I have tried to test if using var & 3 is faster than var % 4 in java (it could also be & 2^n - 1 vs. % 2^n). I have made a simple program to calculate the average time it takes to do the calculations, but I get strange results and I can't conclude. For about 1000 calculations, the average is that mod 4 takes much more time, but when I try with about 1000000 calculations, both averages are about the same... I suspect this is due to java optimization of my code, but I am not sure. 

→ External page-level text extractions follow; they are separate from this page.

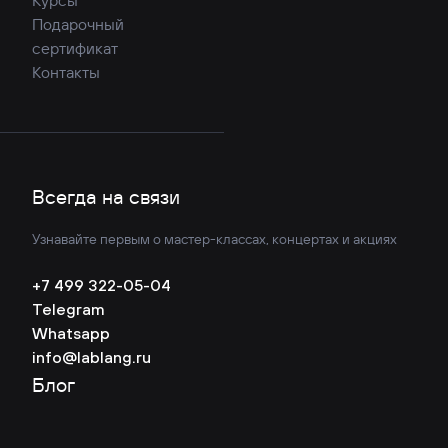
Курсы
Подарочный
сертификат
Контакты
Всегда на связи
Узнавайте первым о мастер-классах, концертах и акциях
+7 499 322-05-04
Telegram
Whatsapp
info@lablang.ru
Блог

Which of those two operations is supposed to be faster, and how is % implemented?
Thanks!
EDIT: Here is my test program.
    long startTime, time, sum;
    int iterations = 1000;
    int v;
    sum = 0;
    for(int i = 0; i < iterations; i++)
    {
        startTime = System.nanoTime();
        v = i % 4;
        time = System.nanoTime();
        sum += time-startTime;
    }
    System.out.println("Mod 4 : "+(sum/iterations));
    sum = 0;
    for(int i = 0; i < iterations; i++)
    {
        startTime = System.nanoTime();
        v = i & 3;
        time = System.nanoTime();
        sum += time-startTime;
    }
    System.out.println("& 3 : "+(sum/iterations));
With 100 iterations, I get 130 nanosec for mod 4 and 25060 nanosec for & 3.
For 1000 iterations, I get 1792 nanosec for mod 4 and 81 nanosec for & 3. 
With 1000000 iterations, I get about 50 nanosec for both, while having mod 4 always a few nanosec longer.